La fin du dollar est-elle en marche ? Plusieurs signaux indiquent un affaiblissement de sa domination mondiale. Mais si les doutes grandissent autour de sa suprématie, l’euro ou d’autres monnaies peuvent-ils réellement prendre le relais dans un système financier globalisé et interconnecté ?
Depuis des décennies, le dollar américain joue un rôle central dans l’économie mondiale. Monnaie de référence dans les échanges internationaux, il est aussi la principale devise de réserve détenue par les banques centrales. Mais cette position hégémonique, souvent qualifiée de « privilège exorbitant », semble aujourd’hui fragilisée.
Le contexte économique et politique actuel aux États-Unis nourrit cette remise en question. Les déficits jumeaux ? budgétaire et courant, s’accumulent, tandis que les orientations stratégiques de Washington sèment le doute chez les investisseurs. La question n’est donc plus simplement de savoir si le dollar est trop fort ou trop faible, mais s’il est toujours légitime dans son rôle global.
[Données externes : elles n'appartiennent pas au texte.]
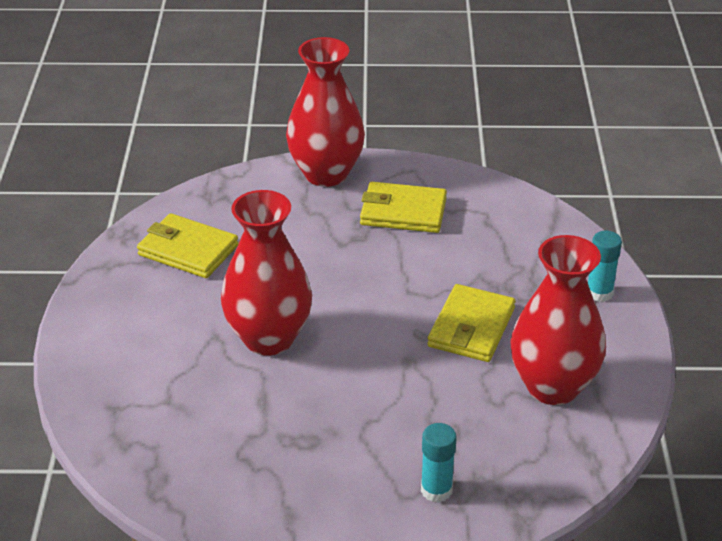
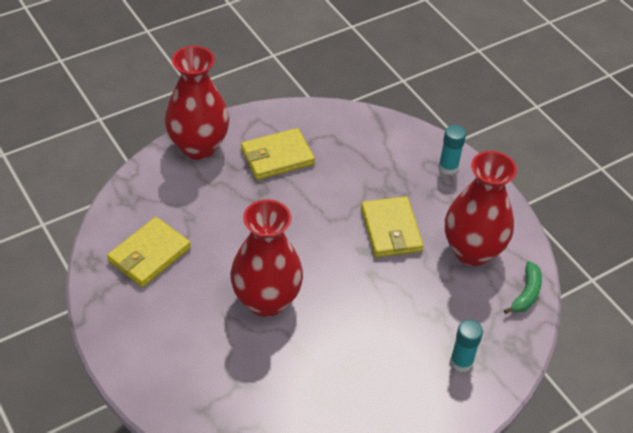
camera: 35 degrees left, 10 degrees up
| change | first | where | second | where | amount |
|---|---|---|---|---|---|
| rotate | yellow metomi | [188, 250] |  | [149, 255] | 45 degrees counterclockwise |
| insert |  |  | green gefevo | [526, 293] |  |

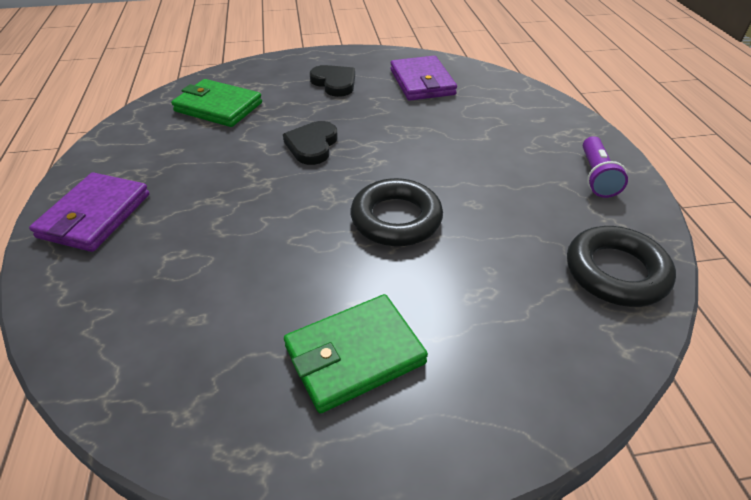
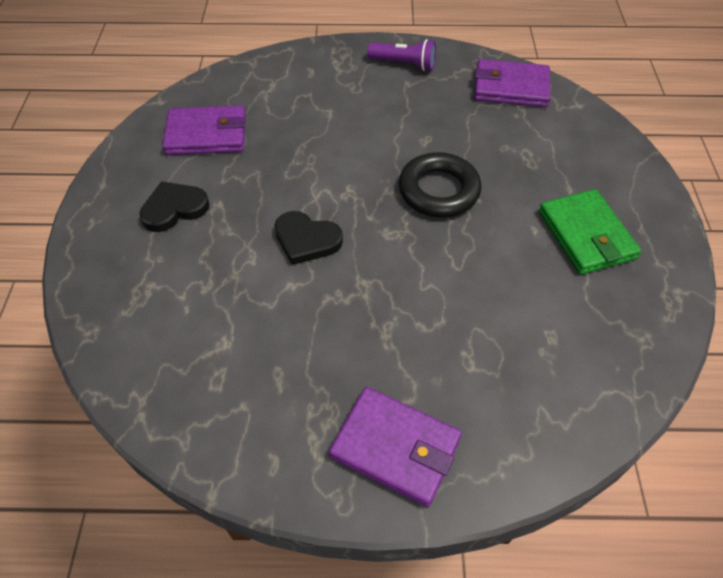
camera: 80 degrees left, 10 degrees up
| change | first | where | second | where | amount |
|---|---|---|---|---|---|
| replace | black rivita | [616, 272] | purple metomi | [511, 87] |  |
| delete | green metomi | [218, 107] |  |  |  |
Fin du dollar et changement d’équilibre monétaire mondial
L’expression fin du dollar ne fait pas uniquement référence à une baisse de sa valeur ou à une fluctuation des taux de change. Elle soulève une interrogation plus large sur sa place au sein du système financier international. En 2024, les États-Unis affichaient une position extérieure nette débitrice équivalente à 88 % de leur PIB. Une situation due à des décennies de déficits courants chroniques.
Pour compenser ces déséquilibres, les États-Unis ont attiré massivement des capitaux étrangers, essentiellement via des achats de titres de dette publique. Mais cette dépendance est aussi une faiblesse. Si la demande mondiale pour ces obligations venait à diminuer, l’équilibre actuel pourrait se rompre brutalement.
L’idée que le dollar pourrait se déprécier structurellement gagne du terrain chez les économistes. Dans les modèles d’équilibre comme le FEER (Taux de Change Équilibré Réel) ou le BEER (Behavioral Equilibrium Exchange Rate), une monnaie surévaluée finit mécaniquement par perdre en valeur pour corriger les déséquilibres extérieurs. C’est exactement le cas américain : un déficit commercial persistant, des taux longs artificiellement maintenus bas par des achats étrangers et une dette publique colossale.
L’euro ou le yuan peuvent-ils prendre la relève du billet vert
Certains observateurs avancent l’euro comme potentiel successeur. Monnaie commune de la zone euro, stable, relativement liquide et soutenue par une balance commerciale positive, l’euro coche plusieurs cases. Mais il lui manque un point essentiel : une union budgétaire et une capacité commune d’endettement digne de ce nom. Le marché des obligations européennes reste morcelé, limitant l’attractivité de l’euro pour les investisseurs internationaux.
Du côté chinois, le yuan semble bénéficier d’une montée en puissance progressive, portée par la deuxième économie mondiale. Pékin pousse à l’internationalisation de sa devise, notamment via les accords bilatéraux de swap et les projets liés aux nouvelles routes de la soie. Pourtant, le manque de convertibilité totale, les contrôles de capitaux stricts et l’opacité du système financier chinois limitent encore sa crédibilité en tant que monnaie de réserve.
Quant au bitcoin ou aux cryptoactifs, ils peinent à convaincre au-delà d’un cercle limité. Leur volatilité extrême, leur usage spéculatif et les incertitudes réglementaires empêchent pour l’instant toute adoption de masse au niveau institutionnel.
Désordre financier et incertitude géopolitique nourrissent la remise en cause du dollar
À cette instabilité monétaire s’ajoute une dimension politique. Depuis la présidence de Donald Trump, les États-Unis ont adopté des postures économiques imprévisibles, multipliant les décisions unilatérales comme les droits de douane, les sanctions extraterritoriales ou le retrait de traités commerciaux. Ces choix ont contribué à éroder la confiance dans le système américain, y compris chez ses alliés traditionnels.
L’épisode de la « mini-crise » boursière américaine récente, marquée par des ventes massives de titres, montre que le marché n’est pas insensible à ces signaux. Si cette méfiance se prolonge, elle pourrait accélérer le désengagement progressif de certains investisseurs étrangers, notamment les fonds souverains des pays émergents.
Dans les salles de marché comme dans les cabinets de réflexion, le scénario d’une remise en cause du dollar n’est plus tabou. Mais si la fin du dollar est envisageable en théorie, en pratique, aucune alternative ne semble prête à assumer immédiatement son rôle. Le système reste donc en suspens, entre une monnaie dominante affaiblie et des prétendants qui peinent à convaincre.